** Text for analysis follows **

And Jeanetti – if she was as out of the way as Susan, or Helene and Alban, or a little less giving and sharing, would I spend as much time at hers and with her as I do?
Do I merely take advantage? Or is it more the price of the deal we’ve entered in on? The things I get from her – this computer, water, electricity, food – in exchange for my ears for her to complain into, and my arms to occasionally lift something heavy.
How did it come to this, that I got so embroiled in the village, when my heart always used to be pointed up-canyon?
To change it? To get back to the way it once was? For returning to nature very rarely seems like the backwards step returning to human life, or to a particular mode of human life, often does.
Nature is every new. A great reflector of one’s state of being – and people too, but new people, new places, new ways of interaction, not old, not familiar, not past.
I need to have more alone time, more nature time, more time growing and reaching out to Spirit – and less time listening to complaints, using others for my own ends, biting my tongue, or lashing out.
I need to take care of myself. To ask myself, “is this who I am? Is this who I want to be?”
Something somewhere along the line has gone a little wrong. Maybe starting with Pearl. Or maybe this is the way it was always going to be. Just time passing and the inevitable surfacing and resurfacing of my inner traits, my foibles and flaws.
“Wherever you go, there you are.”
Certainly, I’m losing patience with others. Taking out my general complaining Canadian frustrations on Susan. Scapegoating Jay for the intolerable mass of monologuing Americans. Dismissing Alex and Jenna for the barrage of Ayahuasca suppers.
And what of Ayahuasca? Should I just sup it myself, and see? “If you can’t beat ‘em, join em’ – that sort of thing?
It would be interesting. I wouldn’t want it to cost too much money. I’d probably prefer it without all the paraphernalia and ceremony. To drop into my life more naturally than the way it seems to be working for most people.

** End of Text for analysis **

Exercise brief =
Turn the paragraph in the passage above that begins "Certainly, I’m losing patience" into a short list that keeps its main facts.

** Extracted information follows **

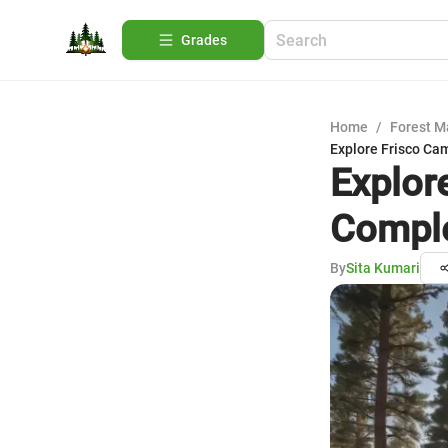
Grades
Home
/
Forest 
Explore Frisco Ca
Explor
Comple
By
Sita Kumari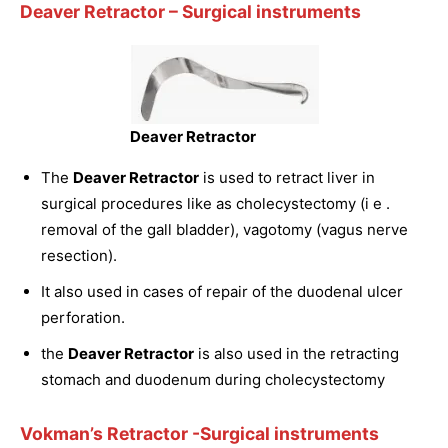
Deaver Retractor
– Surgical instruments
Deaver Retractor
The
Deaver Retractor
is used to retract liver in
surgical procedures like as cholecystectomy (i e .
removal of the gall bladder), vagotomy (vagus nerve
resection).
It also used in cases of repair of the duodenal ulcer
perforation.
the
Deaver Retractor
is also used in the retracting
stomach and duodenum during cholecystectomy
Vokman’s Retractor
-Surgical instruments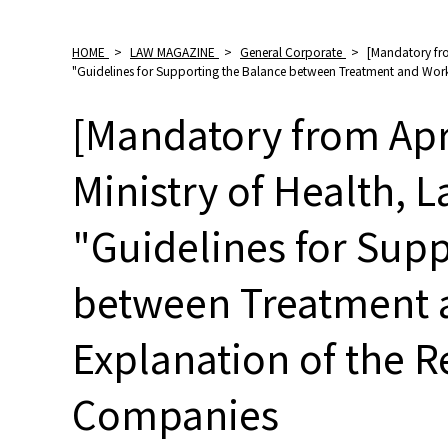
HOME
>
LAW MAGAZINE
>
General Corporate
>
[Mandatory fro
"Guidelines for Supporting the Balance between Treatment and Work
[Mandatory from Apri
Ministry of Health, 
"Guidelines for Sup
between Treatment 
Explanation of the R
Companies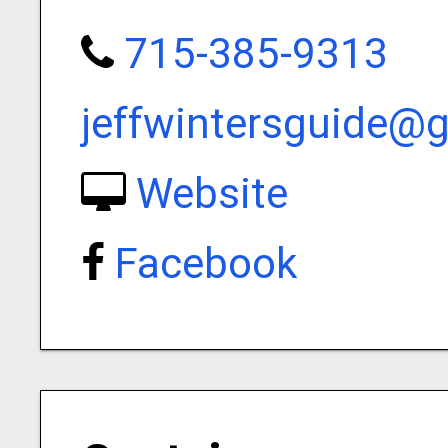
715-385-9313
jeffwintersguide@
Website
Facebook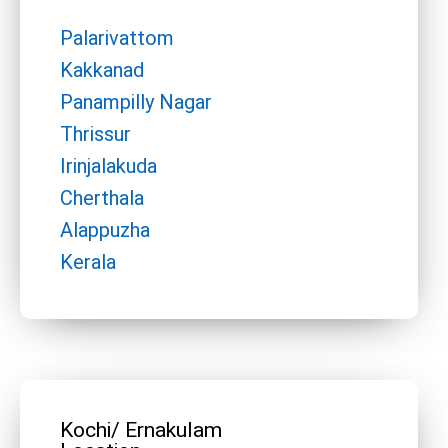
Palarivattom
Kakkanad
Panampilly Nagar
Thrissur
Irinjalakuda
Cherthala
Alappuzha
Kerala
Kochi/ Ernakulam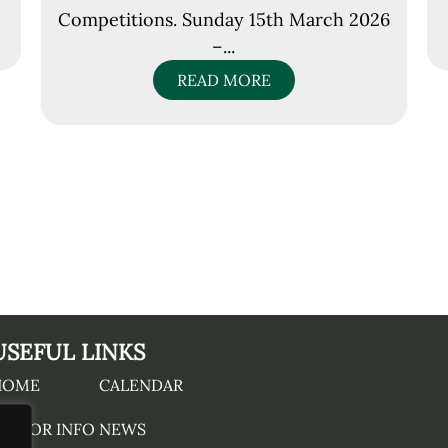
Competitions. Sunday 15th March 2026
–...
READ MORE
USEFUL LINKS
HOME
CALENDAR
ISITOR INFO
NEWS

** End of Extracted information **
** Extracted information follows **

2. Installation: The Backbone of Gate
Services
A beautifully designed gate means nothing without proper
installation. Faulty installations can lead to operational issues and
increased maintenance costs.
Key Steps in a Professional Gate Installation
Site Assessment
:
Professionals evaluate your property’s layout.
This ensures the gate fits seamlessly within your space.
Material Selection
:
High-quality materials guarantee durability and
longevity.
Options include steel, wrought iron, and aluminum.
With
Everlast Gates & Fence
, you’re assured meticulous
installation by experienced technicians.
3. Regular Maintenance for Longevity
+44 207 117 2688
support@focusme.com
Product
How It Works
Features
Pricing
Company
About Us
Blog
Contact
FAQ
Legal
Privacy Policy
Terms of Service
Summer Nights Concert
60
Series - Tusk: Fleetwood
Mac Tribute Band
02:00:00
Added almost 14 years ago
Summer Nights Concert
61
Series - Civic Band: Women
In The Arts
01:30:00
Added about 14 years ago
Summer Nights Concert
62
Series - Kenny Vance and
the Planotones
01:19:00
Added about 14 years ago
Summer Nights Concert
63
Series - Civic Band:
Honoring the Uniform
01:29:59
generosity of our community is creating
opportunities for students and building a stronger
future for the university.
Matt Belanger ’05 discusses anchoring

** End of Extracted information **

Response to this exercise =
- I'm losing patience with others.
- I take out my general complaining Canadian frustrations on Susan.
- I scapegoat Jay for the intolerable mass of monologuing Americans.
- I dismiss Alex and Jenna because of the barrage of Ayahuasca suppers.